SCRHD Public Information Officer Rachel Dean told News Channel 11 that on Wednesday, April 14, 192 first doses were administered.
547 doses were administered Thursday, according to Dean.
The event had originally been planned to take place at Bristol Motor Speedway and utilize the Johnson & Johnson single-dose vaccine.
However, after the FDA and CDC recommended a pause in the usage of the J&J vaccine, the health department decided to switch to using Pfizer.
The event also moved across the highway to Whitetop Creek Park.
While Whitetop has the ability to accommodate an influx of traffic, the supply of the vaccine seemingly outweighed the demand during this event.
Following the totaled turnout of 739 for the first two days, midday Friday, Mark Moody said they’d be lucky to reach 1,000 doses administered by the end of the workday.
Moody said of the doses administered, he found that a number of doses were second shots and not those of newly vaccinated individuals.
Dr. Stephen May feels we are close to the point in which the people who wish to get vaccinated have already done so, and said that the lack of demand worries him in terms of reaching herd immunity and defeating the virus.
“It’s disconcerting and with the lack of demand is going to come to the change in strategy in getting the vaccine out,” said Dr. May.
Originally, the Whitetop site was to stay open until early June, but a decrease in demand might cause a change of plans as well as a course of action.

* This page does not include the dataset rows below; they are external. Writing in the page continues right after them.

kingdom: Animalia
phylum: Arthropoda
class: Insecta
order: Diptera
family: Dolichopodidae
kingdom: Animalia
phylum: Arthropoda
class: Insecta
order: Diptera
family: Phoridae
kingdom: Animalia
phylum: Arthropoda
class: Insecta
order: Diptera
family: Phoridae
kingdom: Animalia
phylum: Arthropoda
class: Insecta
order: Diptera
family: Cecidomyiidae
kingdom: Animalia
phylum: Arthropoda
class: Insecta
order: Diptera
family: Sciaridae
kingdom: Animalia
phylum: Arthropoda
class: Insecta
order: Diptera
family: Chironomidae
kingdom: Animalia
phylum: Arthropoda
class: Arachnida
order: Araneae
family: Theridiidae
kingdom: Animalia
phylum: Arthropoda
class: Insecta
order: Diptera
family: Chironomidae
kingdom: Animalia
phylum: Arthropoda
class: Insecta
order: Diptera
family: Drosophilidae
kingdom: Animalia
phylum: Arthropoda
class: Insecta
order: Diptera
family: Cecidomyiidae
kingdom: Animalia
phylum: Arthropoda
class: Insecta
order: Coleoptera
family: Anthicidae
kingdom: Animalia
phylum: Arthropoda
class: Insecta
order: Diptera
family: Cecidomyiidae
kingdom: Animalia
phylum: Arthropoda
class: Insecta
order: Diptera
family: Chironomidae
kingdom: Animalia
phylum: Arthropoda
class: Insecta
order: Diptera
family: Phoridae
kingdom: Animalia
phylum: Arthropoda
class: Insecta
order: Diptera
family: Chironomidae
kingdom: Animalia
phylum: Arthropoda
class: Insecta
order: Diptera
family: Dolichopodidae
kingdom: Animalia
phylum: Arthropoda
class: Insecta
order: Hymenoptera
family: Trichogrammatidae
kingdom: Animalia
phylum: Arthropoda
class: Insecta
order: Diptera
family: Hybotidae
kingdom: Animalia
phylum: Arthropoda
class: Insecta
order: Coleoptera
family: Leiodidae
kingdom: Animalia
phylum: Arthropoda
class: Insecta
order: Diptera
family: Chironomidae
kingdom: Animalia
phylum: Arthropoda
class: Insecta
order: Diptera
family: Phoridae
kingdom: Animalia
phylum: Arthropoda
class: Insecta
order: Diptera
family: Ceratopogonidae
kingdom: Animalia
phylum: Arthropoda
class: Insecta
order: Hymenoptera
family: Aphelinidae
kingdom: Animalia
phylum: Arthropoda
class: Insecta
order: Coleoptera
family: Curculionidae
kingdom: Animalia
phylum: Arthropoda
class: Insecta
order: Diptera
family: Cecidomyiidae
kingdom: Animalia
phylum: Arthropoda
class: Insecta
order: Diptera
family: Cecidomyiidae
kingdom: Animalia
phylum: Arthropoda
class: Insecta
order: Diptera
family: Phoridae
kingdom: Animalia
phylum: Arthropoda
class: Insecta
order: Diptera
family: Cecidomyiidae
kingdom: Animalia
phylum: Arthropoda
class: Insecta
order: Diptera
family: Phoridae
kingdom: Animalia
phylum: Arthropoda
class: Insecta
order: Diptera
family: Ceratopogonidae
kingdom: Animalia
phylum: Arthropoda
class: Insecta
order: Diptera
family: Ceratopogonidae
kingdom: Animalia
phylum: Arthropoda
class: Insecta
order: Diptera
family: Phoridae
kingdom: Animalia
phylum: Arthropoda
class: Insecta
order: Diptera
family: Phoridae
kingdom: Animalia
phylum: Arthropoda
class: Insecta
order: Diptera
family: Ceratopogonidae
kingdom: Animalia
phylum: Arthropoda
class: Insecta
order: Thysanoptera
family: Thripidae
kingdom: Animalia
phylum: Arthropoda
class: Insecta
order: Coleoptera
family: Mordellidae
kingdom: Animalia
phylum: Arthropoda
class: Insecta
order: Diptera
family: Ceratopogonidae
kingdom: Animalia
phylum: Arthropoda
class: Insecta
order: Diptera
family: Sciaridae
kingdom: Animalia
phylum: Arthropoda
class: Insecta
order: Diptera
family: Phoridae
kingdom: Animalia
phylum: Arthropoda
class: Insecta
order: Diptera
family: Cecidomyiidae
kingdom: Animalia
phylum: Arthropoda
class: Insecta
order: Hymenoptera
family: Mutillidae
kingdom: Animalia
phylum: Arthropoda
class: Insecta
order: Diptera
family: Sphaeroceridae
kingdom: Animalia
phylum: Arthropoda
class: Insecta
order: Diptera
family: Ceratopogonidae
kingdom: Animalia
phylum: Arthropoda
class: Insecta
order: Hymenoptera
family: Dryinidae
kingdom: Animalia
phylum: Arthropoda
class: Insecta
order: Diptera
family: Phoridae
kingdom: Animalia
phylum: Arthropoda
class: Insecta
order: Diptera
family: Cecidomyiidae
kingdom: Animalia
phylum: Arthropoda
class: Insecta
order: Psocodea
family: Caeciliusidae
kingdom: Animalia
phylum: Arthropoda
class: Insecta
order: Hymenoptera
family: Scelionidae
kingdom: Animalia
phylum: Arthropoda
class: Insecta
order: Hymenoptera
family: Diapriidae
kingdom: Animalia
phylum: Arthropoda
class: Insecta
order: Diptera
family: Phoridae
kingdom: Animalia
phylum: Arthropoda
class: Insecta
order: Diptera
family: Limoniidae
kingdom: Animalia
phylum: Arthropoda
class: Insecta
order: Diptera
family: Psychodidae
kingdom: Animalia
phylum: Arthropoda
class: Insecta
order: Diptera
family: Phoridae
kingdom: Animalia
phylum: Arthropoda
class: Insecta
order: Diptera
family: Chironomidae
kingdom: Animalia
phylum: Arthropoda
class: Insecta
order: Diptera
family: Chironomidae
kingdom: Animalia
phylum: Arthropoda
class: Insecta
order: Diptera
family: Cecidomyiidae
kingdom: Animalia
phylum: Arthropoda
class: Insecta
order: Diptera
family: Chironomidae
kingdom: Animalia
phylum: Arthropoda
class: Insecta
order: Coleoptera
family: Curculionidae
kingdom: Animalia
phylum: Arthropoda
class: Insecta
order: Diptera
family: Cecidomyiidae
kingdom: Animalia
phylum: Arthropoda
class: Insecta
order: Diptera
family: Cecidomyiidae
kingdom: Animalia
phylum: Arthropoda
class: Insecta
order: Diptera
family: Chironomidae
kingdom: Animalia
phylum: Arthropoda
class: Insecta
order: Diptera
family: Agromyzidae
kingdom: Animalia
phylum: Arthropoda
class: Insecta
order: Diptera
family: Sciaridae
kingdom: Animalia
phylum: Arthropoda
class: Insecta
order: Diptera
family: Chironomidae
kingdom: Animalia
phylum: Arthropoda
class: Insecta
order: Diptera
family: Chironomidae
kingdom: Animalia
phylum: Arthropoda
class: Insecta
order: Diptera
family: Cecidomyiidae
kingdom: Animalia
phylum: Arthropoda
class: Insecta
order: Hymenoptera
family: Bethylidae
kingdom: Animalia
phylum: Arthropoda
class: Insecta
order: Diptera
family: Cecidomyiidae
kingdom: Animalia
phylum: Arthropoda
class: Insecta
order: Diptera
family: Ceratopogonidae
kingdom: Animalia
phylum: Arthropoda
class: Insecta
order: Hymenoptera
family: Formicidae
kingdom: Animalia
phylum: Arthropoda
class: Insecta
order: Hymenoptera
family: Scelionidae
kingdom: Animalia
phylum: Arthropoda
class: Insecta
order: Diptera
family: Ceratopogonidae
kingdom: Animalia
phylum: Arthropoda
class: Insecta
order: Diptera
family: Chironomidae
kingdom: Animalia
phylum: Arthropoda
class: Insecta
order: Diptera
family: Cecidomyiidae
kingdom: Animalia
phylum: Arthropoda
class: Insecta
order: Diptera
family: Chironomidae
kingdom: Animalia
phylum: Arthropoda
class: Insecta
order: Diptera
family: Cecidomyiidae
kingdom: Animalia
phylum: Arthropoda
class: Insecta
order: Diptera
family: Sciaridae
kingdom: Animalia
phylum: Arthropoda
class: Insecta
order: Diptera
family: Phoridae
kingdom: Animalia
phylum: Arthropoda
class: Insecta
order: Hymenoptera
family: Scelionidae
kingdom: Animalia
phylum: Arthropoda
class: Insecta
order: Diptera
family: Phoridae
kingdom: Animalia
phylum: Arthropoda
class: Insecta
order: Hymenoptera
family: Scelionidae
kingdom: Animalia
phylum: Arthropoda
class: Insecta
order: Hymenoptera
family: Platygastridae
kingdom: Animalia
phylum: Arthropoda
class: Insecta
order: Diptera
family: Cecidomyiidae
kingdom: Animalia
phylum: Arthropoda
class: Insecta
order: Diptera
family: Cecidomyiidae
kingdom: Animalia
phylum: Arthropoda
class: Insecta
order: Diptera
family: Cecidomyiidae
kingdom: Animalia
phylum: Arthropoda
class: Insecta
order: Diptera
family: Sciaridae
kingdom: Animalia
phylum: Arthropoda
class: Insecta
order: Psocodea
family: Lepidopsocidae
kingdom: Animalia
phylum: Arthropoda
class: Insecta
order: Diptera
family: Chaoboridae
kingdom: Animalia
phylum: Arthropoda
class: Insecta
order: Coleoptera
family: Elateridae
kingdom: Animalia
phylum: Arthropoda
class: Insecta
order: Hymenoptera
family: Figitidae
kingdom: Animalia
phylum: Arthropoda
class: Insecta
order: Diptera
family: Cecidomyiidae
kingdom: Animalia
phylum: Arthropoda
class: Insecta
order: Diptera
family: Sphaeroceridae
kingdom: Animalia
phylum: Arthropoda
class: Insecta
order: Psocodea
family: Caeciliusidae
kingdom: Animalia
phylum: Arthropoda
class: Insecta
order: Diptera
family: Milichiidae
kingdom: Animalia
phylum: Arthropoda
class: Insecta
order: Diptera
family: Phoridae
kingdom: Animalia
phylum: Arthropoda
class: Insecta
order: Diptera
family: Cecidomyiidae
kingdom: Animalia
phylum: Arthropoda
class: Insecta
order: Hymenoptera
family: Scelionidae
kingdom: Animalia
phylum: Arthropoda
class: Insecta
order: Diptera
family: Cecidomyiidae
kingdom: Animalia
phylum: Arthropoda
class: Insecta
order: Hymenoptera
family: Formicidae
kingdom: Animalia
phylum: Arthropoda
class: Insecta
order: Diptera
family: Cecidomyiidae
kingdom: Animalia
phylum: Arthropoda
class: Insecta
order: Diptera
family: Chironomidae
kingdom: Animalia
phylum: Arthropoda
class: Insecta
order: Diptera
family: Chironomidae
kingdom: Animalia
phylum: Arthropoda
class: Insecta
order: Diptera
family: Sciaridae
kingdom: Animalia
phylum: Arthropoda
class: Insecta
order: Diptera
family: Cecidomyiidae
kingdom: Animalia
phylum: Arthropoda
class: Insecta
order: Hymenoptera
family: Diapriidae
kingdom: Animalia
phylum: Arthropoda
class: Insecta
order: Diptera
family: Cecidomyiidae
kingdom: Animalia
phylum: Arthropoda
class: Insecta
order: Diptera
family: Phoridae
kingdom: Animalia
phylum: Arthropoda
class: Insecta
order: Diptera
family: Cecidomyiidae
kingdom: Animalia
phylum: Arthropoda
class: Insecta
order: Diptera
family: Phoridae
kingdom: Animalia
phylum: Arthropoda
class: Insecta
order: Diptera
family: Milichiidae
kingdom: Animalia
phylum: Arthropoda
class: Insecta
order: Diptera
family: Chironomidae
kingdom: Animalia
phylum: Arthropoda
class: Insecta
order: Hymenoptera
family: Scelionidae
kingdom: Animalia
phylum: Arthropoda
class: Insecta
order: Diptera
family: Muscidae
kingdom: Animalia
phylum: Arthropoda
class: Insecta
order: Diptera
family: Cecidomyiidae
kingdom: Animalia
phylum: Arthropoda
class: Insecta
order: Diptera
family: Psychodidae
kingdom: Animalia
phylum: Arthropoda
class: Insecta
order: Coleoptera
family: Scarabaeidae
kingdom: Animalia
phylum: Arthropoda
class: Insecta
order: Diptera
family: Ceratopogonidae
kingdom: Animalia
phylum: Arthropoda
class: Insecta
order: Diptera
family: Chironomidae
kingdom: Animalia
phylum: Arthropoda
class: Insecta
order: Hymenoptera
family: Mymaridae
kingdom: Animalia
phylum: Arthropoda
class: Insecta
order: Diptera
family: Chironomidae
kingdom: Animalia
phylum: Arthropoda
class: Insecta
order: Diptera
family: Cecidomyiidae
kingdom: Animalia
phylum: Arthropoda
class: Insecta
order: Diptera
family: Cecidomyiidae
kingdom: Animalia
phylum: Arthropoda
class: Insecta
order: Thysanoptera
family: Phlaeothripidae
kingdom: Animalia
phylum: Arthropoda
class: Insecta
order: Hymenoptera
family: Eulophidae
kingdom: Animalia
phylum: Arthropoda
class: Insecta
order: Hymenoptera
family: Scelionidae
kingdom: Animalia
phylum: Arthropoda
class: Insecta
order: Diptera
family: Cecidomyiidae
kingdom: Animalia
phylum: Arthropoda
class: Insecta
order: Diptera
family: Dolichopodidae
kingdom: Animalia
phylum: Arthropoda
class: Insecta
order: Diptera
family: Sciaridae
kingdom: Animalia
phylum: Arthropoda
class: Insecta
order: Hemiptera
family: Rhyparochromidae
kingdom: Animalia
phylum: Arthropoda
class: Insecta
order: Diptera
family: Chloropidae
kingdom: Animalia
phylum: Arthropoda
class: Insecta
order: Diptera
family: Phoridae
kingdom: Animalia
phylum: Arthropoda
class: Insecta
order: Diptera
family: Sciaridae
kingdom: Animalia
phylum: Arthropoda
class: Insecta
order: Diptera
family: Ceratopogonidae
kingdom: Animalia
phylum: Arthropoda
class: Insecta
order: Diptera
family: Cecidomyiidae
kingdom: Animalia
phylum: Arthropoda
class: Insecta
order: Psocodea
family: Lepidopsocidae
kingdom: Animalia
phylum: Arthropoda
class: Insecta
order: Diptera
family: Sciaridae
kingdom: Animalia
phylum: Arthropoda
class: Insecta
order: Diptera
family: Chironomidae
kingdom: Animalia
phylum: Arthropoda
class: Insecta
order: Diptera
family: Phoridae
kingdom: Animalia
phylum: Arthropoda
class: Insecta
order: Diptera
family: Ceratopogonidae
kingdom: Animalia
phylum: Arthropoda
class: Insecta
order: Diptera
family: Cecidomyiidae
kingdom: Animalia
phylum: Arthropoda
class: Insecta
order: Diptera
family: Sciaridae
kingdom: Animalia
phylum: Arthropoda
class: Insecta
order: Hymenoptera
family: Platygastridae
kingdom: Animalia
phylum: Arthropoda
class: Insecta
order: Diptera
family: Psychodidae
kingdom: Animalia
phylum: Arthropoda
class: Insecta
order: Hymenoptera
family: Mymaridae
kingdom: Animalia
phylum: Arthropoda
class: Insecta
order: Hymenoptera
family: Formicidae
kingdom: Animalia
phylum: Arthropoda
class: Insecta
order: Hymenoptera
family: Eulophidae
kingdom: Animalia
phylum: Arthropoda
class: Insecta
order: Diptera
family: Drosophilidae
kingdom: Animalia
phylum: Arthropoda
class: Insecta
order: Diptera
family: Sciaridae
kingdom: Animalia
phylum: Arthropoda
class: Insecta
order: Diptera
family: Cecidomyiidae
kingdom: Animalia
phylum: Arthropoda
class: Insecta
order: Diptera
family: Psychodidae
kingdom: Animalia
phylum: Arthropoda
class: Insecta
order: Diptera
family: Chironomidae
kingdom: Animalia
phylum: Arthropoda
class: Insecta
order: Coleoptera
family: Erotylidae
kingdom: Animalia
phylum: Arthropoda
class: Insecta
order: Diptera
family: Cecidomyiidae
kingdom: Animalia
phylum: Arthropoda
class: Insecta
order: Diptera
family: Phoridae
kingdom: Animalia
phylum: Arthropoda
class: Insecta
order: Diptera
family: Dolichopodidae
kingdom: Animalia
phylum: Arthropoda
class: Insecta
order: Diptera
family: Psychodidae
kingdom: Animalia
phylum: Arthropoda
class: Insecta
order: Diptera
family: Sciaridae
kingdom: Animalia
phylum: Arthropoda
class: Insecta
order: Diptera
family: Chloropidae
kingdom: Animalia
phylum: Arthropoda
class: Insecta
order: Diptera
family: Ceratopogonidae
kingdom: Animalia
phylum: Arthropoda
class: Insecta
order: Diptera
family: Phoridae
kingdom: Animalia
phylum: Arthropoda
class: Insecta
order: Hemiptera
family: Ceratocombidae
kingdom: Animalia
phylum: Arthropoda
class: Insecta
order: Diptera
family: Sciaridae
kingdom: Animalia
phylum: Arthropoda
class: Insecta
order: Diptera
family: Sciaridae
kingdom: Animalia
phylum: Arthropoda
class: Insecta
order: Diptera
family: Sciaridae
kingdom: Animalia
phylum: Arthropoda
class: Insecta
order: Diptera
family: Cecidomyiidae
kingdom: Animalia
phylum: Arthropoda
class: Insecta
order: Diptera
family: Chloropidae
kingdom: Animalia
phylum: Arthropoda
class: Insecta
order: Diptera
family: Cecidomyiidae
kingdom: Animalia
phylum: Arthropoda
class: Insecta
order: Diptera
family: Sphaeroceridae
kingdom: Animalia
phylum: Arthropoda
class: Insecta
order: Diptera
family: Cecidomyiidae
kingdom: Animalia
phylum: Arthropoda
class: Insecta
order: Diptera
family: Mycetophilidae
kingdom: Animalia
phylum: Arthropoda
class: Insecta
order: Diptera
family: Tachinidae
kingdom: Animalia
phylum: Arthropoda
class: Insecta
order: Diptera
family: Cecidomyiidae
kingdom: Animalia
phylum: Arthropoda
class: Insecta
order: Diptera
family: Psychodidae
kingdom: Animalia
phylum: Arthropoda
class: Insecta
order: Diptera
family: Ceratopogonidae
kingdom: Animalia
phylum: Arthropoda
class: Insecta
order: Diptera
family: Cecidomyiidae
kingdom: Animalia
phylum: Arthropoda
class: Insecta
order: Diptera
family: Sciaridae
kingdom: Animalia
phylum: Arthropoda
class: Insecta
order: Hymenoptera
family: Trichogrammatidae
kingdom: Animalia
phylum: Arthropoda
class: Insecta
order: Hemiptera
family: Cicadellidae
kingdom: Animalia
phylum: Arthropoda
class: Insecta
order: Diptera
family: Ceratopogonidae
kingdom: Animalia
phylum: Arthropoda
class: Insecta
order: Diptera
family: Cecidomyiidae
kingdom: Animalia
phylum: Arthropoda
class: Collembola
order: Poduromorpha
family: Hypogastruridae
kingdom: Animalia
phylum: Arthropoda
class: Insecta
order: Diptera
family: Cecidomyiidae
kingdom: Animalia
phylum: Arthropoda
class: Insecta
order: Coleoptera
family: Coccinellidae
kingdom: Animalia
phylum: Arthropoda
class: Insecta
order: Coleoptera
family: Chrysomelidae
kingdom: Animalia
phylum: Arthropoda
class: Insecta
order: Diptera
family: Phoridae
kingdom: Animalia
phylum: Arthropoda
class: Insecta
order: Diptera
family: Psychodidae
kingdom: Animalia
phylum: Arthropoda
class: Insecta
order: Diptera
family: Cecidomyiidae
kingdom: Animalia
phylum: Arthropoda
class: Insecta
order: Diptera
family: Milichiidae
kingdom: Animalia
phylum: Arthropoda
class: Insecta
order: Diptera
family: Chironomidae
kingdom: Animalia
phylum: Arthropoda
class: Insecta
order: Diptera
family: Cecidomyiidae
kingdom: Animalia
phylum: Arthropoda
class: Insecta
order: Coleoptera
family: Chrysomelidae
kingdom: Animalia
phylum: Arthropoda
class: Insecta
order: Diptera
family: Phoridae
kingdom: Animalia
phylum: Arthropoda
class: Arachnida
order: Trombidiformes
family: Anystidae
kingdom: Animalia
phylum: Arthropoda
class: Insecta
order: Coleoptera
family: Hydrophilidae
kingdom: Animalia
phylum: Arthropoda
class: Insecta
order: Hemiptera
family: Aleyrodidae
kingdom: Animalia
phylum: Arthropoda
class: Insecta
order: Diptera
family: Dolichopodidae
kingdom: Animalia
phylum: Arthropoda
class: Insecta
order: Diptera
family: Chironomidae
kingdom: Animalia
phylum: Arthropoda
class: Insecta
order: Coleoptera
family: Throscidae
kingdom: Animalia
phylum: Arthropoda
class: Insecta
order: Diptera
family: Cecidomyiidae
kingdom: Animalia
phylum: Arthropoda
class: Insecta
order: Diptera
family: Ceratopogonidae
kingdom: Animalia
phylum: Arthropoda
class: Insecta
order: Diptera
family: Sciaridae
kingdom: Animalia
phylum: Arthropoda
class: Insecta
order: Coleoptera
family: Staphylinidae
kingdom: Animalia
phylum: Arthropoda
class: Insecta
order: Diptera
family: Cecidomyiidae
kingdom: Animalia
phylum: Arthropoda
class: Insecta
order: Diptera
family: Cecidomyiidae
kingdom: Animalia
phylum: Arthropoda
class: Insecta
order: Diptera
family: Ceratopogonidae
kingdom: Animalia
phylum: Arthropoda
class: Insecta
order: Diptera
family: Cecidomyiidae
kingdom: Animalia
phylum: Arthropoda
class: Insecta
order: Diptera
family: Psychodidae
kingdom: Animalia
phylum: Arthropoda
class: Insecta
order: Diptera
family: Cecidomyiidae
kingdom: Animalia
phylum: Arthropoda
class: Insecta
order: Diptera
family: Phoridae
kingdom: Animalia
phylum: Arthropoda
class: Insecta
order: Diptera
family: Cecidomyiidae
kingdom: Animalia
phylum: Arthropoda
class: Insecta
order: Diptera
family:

“We’re still evaluating this site, we have plans to stay here until June 4th and then probably close down, but if the demand is not there, we may probably close down earlier and go to a strike team format where we will go to various organizations and agencies and set up and do a one-day vaccination clinic there,” said Moody.
With thousands of vaccines allocated for this mass vaccination event unused, Moody said they can and will be stored up until their expiration date in late July, but hopes they can distribute them long before they reach that point.
“I don’t know if we will be able to administer all of that or if we will need to return some to the state where they will again, redistribute it to other areas,” said Moody.
Dr. May said anyone from anywhere can come to get the vaccine and that reaching that herd immunity is crucial to beating the virus. He said it is still too early to drop safety measures and people must be vigilant and wear and masks, social distance and wash their hands.